◆ **Task details**
Rewrite the lines from the first one through the line containing "多摩・山梨ブロック 夏の研修会", putting "stolića" wherever "stolova" appears and leaving everything else as it is.

◆ **Dataset entries**
====================
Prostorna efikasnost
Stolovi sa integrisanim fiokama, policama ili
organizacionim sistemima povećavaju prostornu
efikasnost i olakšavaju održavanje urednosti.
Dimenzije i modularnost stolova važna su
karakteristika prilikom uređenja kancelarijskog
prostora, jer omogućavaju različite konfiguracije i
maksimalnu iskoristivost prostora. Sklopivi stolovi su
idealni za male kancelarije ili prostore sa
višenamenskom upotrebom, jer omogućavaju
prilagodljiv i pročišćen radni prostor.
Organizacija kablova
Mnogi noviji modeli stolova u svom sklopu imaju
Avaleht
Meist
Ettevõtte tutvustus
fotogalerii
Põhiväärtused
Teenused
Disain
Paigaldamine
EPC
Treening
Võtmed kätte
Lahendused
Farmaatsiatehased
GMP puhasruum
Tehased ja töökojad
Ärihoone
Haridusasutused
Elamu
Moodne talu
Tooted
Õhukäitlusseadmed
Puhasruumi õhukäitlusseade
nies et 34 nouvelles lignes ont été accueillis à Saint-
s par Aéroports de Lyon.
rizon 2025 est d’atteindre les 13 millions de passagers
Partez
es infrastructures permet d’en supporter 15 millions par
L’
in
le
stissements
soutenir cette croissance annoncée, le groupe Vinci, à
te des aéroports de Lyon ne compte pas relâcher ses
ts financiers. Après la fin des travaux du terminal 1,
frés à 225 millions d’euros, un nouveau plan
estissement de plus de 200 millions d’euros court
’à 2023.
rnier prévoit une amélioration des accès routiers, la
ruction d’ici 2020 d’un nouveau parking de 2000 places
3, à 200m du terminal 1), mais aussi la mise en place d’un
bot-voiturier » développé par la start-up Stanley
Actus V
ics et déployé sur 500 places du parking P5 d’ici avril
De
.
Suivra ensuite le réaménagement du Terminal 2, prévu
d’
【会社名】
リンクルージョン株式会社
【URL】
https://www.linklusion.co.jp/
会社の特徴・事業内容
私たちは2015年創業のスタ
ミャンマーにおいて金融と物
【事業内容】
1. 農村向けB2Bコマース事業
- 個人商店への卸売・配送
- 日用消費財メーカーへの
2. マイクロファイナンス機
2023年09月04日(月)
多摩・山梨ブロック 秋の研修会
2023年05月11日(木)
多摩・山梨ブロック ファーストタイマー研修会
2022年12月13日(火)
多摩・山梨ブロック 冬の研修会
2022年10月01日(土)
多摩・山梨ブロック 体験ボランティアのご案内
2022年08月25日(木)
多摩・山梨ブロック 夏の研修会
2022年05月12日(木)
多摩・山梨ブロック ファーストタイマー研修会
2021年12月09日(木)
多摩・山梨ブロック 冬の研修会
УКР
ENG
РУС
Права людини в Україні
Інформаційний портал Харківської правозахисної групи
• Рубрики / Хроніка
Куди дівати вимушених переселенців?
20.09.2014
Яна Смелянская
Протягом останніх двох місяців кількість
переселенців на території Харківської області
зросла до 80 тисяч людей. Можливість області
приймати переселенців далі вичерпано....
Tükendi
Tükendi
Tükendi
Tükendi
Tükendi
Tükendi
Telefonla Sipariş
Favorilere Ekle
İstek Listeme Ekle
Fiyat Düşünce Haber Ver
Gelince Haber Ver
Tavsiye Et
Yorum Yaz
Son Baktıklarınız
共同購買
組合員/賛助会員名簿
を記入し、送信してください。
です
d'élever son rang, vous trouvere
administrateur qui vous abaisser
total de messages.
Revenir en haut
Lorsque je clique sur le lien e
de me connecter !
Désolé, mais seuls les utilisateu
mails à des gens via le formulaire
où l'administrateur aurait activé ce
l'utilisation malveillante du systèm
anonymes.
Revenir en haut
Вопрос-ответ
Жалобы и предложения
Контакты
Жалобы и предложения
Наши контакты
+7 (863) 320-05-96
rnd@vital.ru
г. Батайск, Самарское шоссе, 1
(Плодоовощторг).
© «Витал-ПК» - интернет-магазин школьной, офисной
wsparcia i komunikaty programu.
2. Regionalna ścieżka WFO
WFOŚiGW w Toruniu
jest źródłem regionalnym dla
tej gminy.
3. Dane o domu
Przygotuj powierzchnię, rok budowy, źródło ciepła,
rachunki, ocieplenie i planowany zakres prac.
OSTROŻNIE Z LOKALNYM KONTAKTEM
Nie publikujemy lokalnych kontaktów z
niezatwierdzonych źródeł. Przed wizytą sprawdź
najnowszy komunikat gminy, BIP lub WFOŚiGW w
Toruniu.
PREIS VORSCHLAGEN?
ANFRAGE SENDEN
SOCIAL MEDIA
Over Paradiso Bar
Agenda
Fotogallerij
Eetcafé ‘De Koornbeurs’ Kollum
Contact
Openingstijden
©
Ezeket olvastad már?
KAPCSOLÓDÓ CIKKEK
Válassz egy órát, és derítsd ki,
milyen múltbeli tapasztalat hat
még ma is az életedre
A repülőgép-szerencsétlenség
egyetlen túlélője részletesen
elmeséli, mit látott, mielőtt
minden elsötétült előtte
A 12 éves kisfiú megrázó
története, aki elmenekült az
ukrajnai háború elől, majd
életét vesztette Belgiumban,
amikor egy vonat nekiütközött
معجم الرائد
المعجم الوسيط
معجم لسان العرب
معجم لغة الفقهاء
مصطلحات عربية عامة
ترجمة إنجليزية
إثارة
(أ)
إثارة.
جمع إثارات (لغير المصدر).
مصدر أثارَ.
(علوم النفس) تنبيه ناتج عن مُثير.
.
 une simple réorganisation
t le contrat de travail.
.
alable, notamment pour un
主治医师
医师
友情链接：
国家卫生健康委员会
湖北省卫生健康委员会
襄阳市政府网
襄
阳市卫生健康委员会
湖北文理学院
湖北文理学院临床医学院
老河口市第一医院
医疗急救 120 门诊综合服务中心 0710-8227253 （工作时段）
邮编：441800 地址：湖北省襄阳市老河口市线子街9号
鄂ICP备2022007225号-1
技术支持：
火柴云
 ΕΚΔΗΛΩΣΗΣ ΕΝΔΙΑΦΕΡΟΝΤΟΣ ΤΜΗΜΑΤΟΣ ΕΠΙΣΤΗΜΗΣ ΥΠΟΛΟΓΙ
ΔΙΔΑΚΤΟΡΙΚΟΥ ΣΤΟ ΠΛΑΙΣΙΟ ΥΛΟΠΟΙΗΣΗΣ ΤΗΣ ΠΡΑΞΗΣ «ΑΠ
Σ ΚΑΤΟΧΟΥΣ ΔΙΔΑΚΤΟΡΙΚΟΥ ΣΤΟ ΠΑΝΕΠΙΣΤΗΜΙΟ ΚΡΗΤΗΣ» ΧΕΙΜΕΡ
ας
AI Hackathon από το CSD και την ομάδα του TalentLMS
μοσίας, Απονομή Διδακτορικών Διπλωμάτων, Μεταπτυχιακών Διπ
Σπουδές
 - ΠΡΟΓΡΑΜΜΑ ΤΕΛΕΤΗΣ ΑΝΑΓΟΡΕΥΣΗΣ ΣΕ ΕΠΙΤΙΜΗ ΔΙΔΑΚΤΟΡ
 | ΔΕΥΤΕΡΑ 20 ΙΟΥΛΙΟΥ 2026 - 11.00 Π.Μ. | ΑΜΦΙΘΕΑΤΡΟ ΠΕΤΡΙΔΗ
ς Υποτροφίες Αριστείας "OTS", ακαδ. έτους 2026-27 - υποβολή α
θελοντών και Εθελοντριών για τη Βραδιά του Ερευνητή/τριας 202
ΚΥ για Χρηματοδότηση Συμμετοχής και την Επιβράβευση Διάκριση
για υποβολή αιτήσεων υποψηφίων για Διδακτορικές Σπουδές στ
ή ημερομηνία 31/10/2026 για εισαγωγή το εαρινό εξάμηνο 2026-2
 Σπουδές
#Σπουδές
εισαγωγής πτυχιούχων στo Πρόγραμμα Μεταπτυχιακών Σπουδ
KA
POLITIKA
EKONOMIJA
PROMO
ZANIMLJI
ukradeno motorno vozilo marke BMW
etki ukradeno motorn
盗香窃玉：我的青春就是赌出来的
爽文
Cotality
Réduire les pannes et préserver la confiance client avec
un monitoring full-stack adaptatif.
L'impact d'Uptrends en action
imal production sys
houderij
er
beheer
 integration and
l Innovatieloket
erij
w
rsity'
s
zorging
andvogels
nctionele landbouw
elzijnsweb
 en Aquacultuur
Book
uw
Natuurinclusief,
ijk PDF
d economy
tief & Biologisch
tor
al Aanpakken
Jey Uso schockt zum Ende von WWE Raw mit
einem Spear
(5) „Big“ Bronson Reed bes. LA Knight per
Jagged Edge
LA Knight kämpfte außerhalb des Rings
====================
◆ **Response**
Prostorna efikasnost
Stolovi sa integrisanim fiokama, policama ili
organizacionim sistemima povećavaju prostornu
efikasnost i olakšavaju održavanje urednosti.
Dimenzije i modularnost stolića važna su
karakteristika prilikom uređenja kancelarijskog
prostora, jer omogućavaju različite konfiguracije i
maksimalnu iskoristivost prostora. Sklopivi stolovi su
idealni za male kancelarije ili prostore sa
višenamenskom upotrebom, jer omogućavaju
prilagodljiv i pročišćen radni prostor.
Organizacija kablova
Mnogi noviji modeli stolića u svom sklopu imaju
Avaleht
Meist
Ettevõtte tutvustus
fotogalerii
Põhiväärtused
Teenused
Disain
Paigaldamine
EPC
Treening
Võtmed kätte
Lahendused
Farmaatsiatehased
GMP puhasruum
Tehased ja töökojad
Ärihoone
Haridusasutused
Elamu
Moodne talu
Tooted
Õhukäitlusseadmed
Puhasruumi õhukäitlusseade
nies et 34 nouvelles lignes ont été accueillis à Saint-
s par Aéroports de Lyon.
rizon 2025 est d’atteindre les 13 millions de passagers
Partez
es infrastructures permet d’en supporter 15 millions par
L’
in
le
stissements
soutenir cette croissance annoncée, le groupe Vinci, à
te des aéroports de Lyon ne compte pas relâcher ses
ts financiers. Après la fin des travaux du terminal 1,
frés à 225 millions d’euros, un nouveau plan
estissement de plus de 200 millions d’euros court
’à 2023.
rnier prévoit une amélioration des accès routiers, la
ruction d’ici 2020 d’un nouveau parking de 2000 places
3, à 200m du terminal 1), mais aussi la mise en place d’un
bot-voiturier » développé par la start-up Stanley
Actus V
ics et déployé sur 500 places du parking P5 d’ici avril
De
.
Suivra ensuite le réaménagement du Terminal 2, prévu
d’
【会社名】
リンクルージョン株式会社
【URL】
https://www.linklusion.co.jp/
会社の特徴・事業内容
私たちは2015年創業のスタ
ミャンマーにおいて金融と物
【事業内容】
1. 農村向けB2Bコマース事業
- 個人商店への卸売・配送
- 日用消費財メーカーへの
2. マイクロファイナンス機
2023年09月04日(月)
多摩・山梨ブロック 秋の研修会
2023年05月11日(木)
多摩・山梨ブロック ファーストタイマー研修会
2022年12月13日(火)
多摩・山梨ブロック 冬の研修会
2022年10月01日(土)
多摩・山梨ブロック 体験ボランティアのご案内
2022年08月25日(木)
多摩・山梨ブロック 夏の研修会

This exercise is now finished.